Required work >> The entries that follow must be written out exactly, without any of the pictures they contain.

Data excerpts:

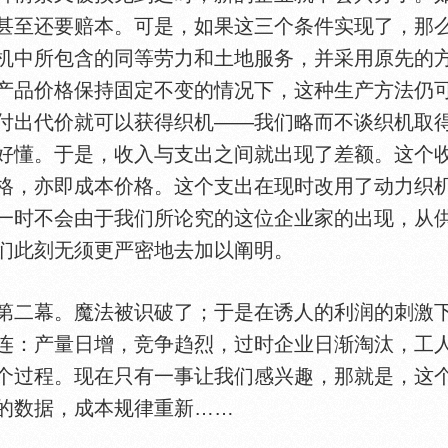
甚至还要赔本。可是，如果这三个条件实现了，那
机中所包含的同等劳力和土地服务，并采用原先的
产品价格保持固定不变的情况下，这种生产方法仍
付出代价就可以获得织机——我们略而不谈织机取
好懂。于是，收入与支出之间就出现了差额。这个
格，亦即成本价格。这个支出在现时改用了动力织
一时不会由于我们所论究的这位企业家的出现，从
们此刻无须更严密地去加以阐明。
二幕。魔法被识破了；于是在诱人的利润的刺激下
连：产量日增，竞争趋烈，过时企业日渐淘汰，工
个过程。现在只有一事让我们感兴趣，那就是，这
的数据，成本规律重新……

Solution >>
甚至还要赔本。可是，如果这三个条件实现了，那
机中所包含的同等劳力和土地服务，并采用原先的
产品价格保持固定不变的情况下，这种生产方法仍
付出代价就可以获得织机——我们略而不谈织机取
好懂。于是，收入与支出之间就出现了差额。这个
格，亦即成本价格。这个支出在现时改用了动力织
一时不会由于我们所论究的这位企业家的出现，从
们此刻无须更严密地去加以阐明。
二幕。魔法被识破了；于是在诱人的利润的刺激下
连：产量日增，竞争趋烈，过时企业日渐淘汰，工
个过程。现在只有一事让我们感兴趣，那就是，这
的数据，成本规律重新……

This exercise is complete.